Throughout my professional career, I’ve seen examples of incredible philanthropy around the world.
The reality is, the global need has grown – but the good news is that the wealth has also grown, particularly amongst ultra-high net worth and high net worth individuals.
What we are now seeing, particularly in the UK and with the emergence of family offices, is what I regard as the professionalization of giving: smart philanthropists are increasingly seeing philanthropic advisors in the same way as other strategic consultants. They are looking at how they can maximise their emotional returns from giving their money away – but also at how impactful their giving is and what change it is making in the long term.
For fundraisers, this means that organisations should be a lot more aware of demonstrating the impact of gifts and how they will leverage new money to bring about change.
For philanthropists, this means they need to take their giving as seriously as their investments.
Often, philanthropists have made their money through a major, strategic process such as building and selling a business – and throughout that journey they have traditionally used the best corporate finance advisors, investment management house, law firm etc. They have not only gained expertise in their specialism, whatever that may be, but have also learnt the value of seeking out advice.
However, traditionally, they haven’t thought about using philanthropic advisors in the same way. But this is a contradiction in terms: the idea that philanthropy, simply because it is giving, does not merit spending anything on advice to make sure that the giving is effective, goes against how their money was made in the first place.
Large-scale financial investment relies on high-level consultants to identify the risks, analyse the climate, and draw up a strategy to maximise ROI at the lowest cost. The smart philanthropist now appreciates that major gift-giving requires similar stewardship; evaluating their projects, determining their motivations, prioritising quality, benchmarking and criteria, and devising a long-term strategy for their giving are all now seen as simply good governance.

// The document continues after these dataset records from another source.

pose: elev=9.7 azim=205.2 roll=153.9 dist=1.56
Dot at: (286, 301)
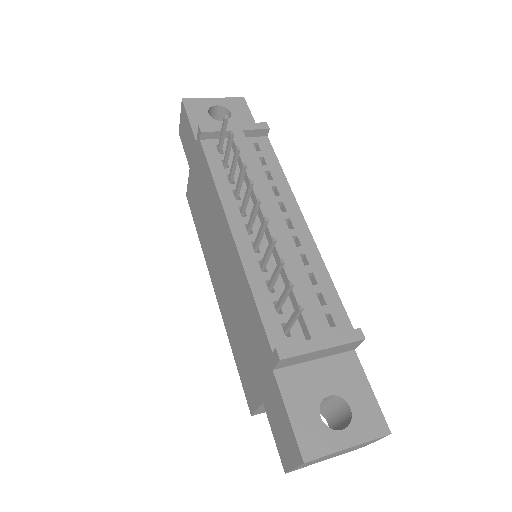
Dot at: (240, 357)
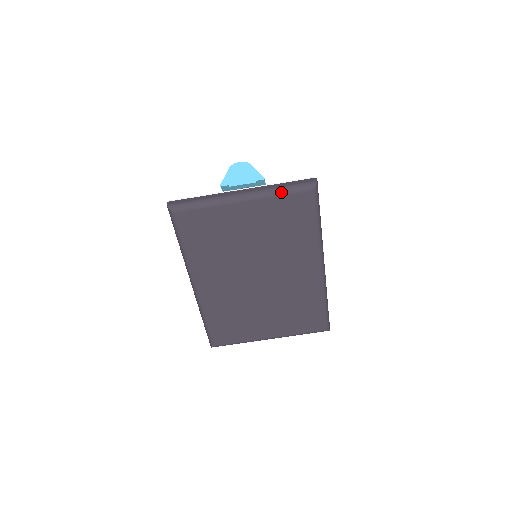
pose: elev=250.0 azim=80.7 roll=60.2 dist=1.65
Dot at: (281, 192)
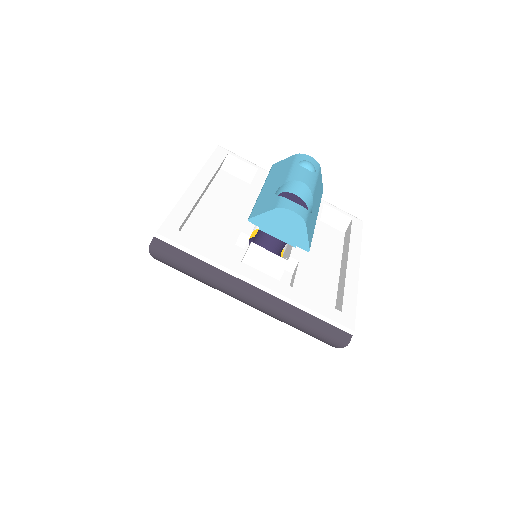
Dot at: (297, 327)
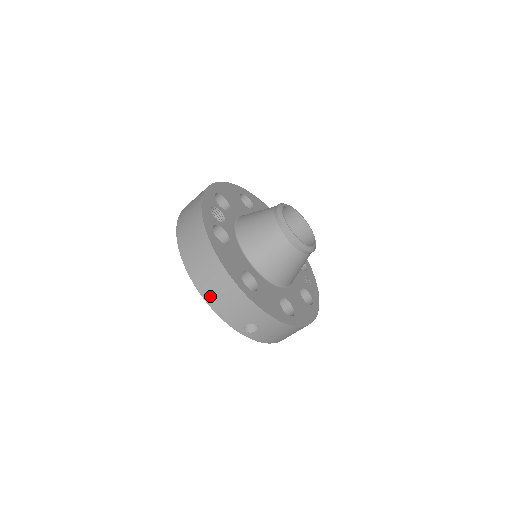
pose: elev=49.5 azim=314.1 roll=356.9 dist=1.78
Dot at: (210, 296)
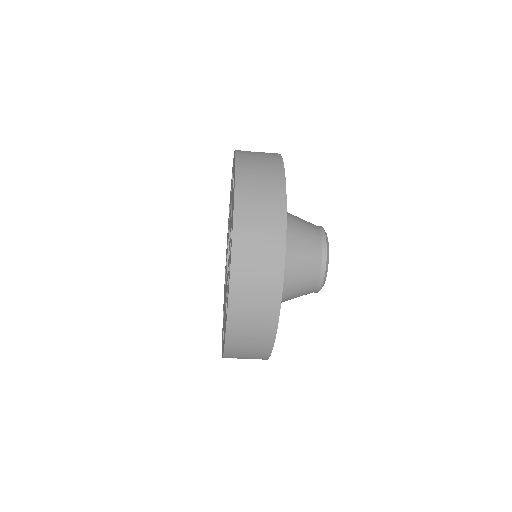
Dot at: occluded
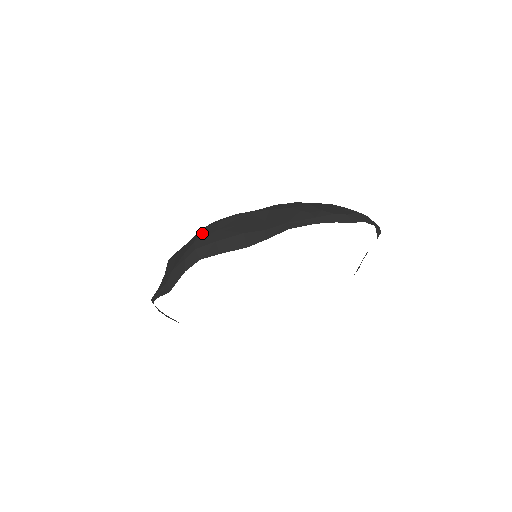
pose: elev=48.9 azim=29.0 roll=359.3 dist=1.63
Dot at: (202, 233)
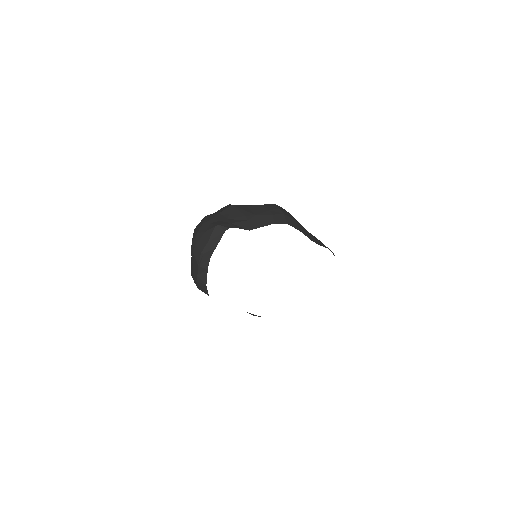
Dot at: occluded
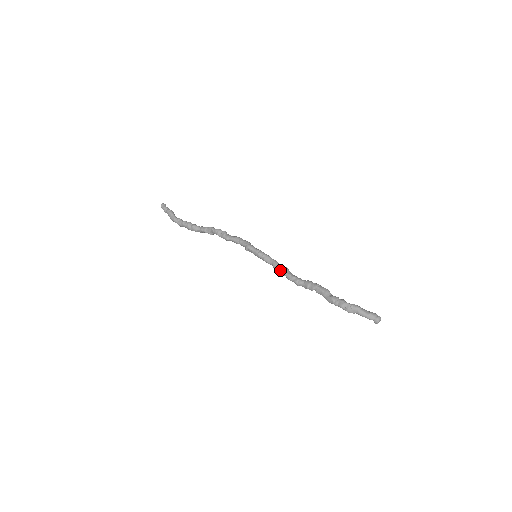
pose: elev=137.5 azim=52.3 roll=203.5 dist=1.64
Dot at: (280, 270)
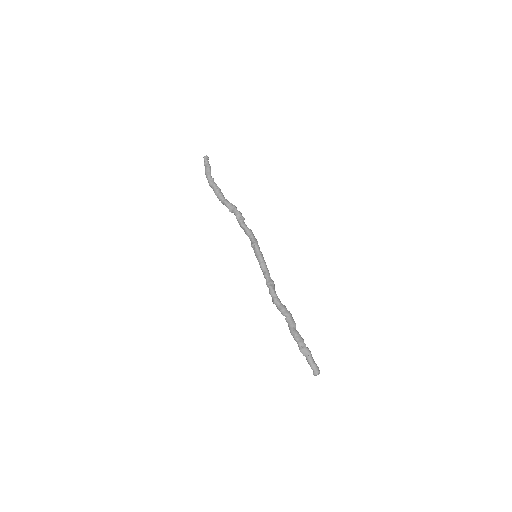
Dot at: (269, 281)
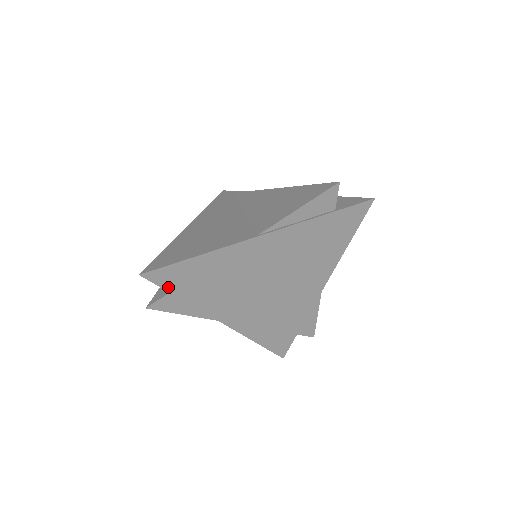
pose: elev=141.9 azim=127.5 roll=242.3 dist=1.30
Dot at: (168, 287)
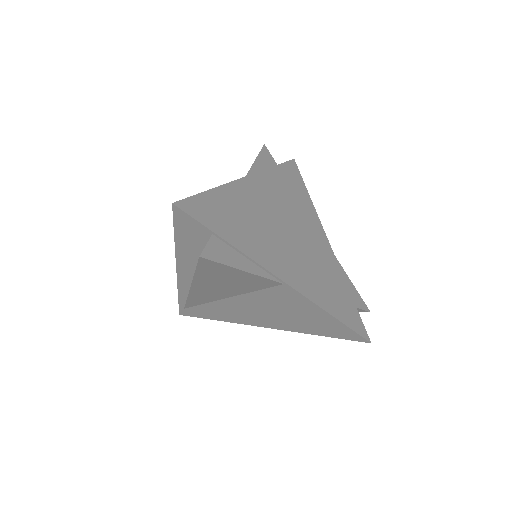
Dot at: (206, 224)
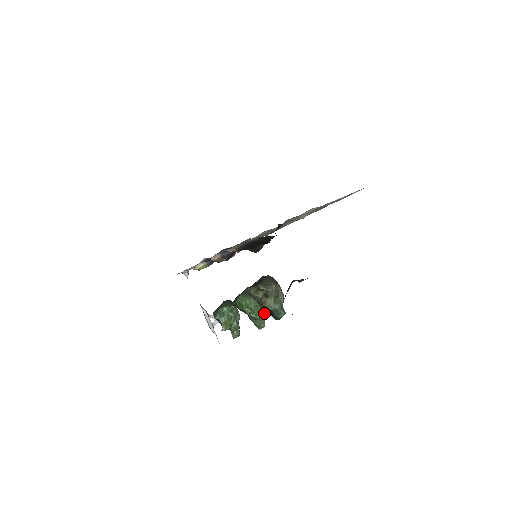
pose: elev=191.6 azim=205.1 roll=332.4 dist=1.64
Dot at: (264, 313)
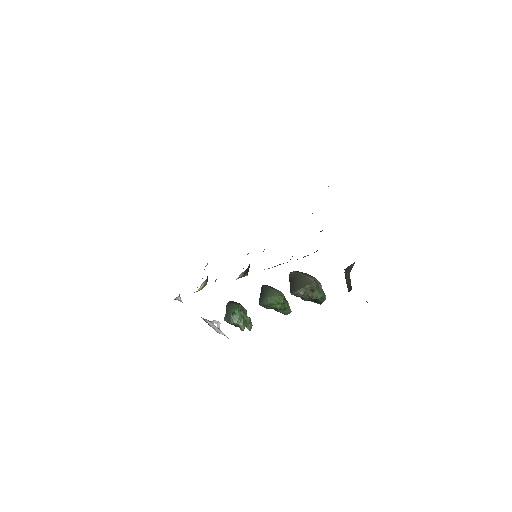
Dot at: occluded
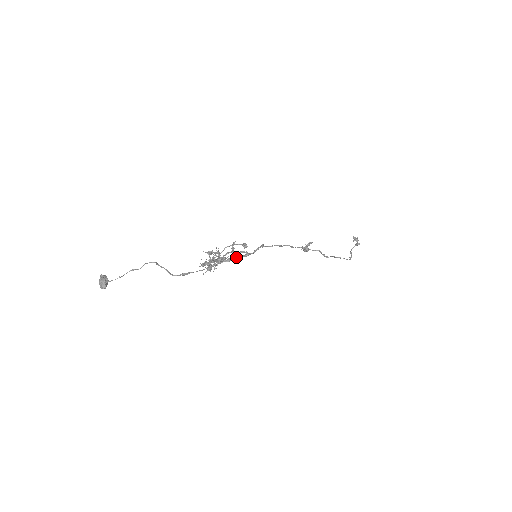
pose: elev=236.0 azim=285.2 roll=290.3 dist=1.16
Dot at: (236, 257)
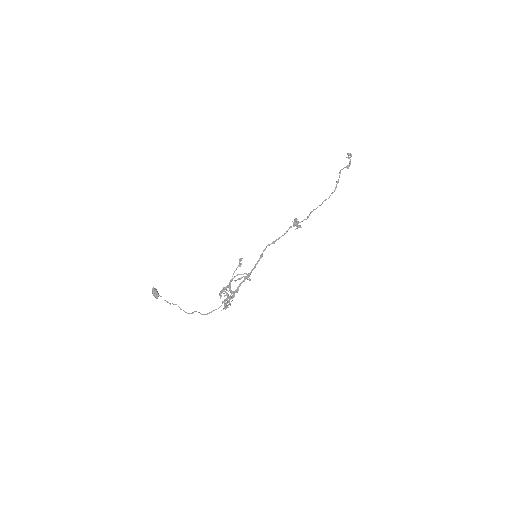
Dot at: occluded
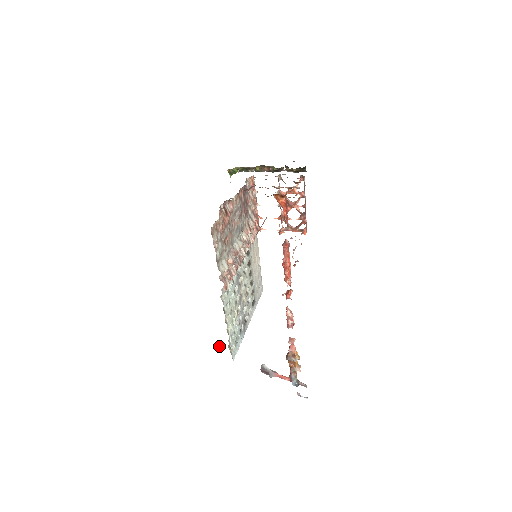
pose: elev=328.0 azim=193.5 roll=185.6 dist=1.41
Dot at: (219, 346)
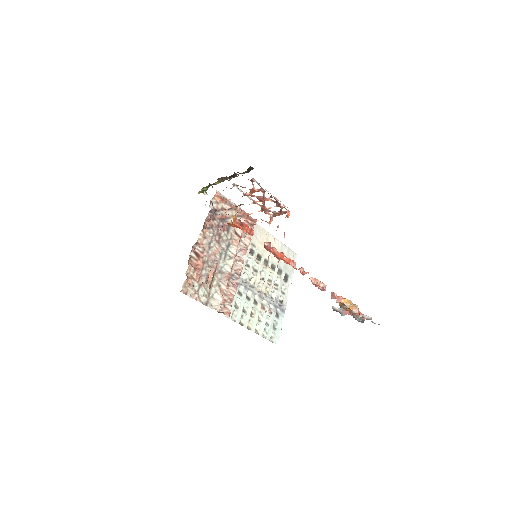
Dot at: occluded
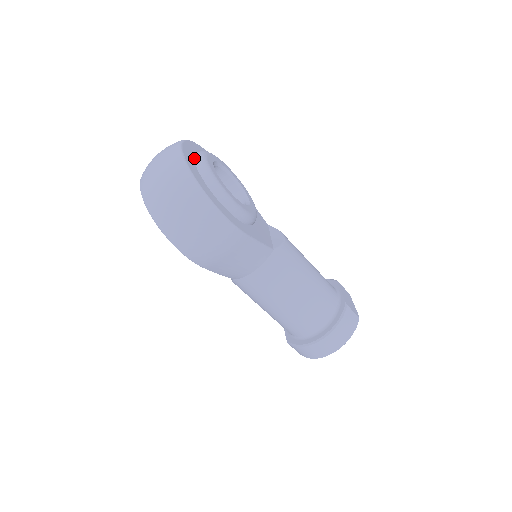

For example, an individual that may be worth £30m and wishes to give away 10% of his or her wealth – £3m worth of giving – might choose to spend 3-5% of that on the administration of his or her giving, including philanthropic advice. If he or she didn’t invest a percentage on that advice, the money given away may end up making far less impact than it had the potential to – or even be used in a way contrary to their desires. It might even, in the worst case, result in some enormous problems and regrets.
So what will it be: 95% of your total gift money yielding maximum impact, or 100% of your gift yielding half of that?
Those philanthropists who do choose to partner with a philanthropic advisor also find it is simply a good experience. They find that someone else can act on their behalf anonymously, can help evaluate some of the strategic challenges around their giving, and work across the family unit to decide how succession planning through their philanthropy might be conducted.
They might also use advisors to benchmark the impact of their giving, review organisations that they may fund, and analyse how these organisations operate. All this information is helpful in informing their current and future giving. More generally, they gain an external perspective that’s rooted in many years of experience.
On a personal level, effective philanthropy advisors will also help align the donor’s core values more closely to their giving, which in turn increases the satisfaction and enjoyment of their generosity.
The biggest barrier – the question of “why should I spend money in the process of giving money away?” – has now, for many, been overcome. Individuals are no longer seeing advisors as a “cost of giving” but are increasingly recognising the real added value they bring to their philanthropic ROI in non-financial terms.
It is as Aristotle sees it: “to give away money is an easy matter and in any man’s power. But to decide to whom to give it and how large and when, and for what purpose and how, is neither in every man’s power nor an easy matter.”
Like making money, philanthropy is more an art than a mere act: the giver must learn not just to give, but also how.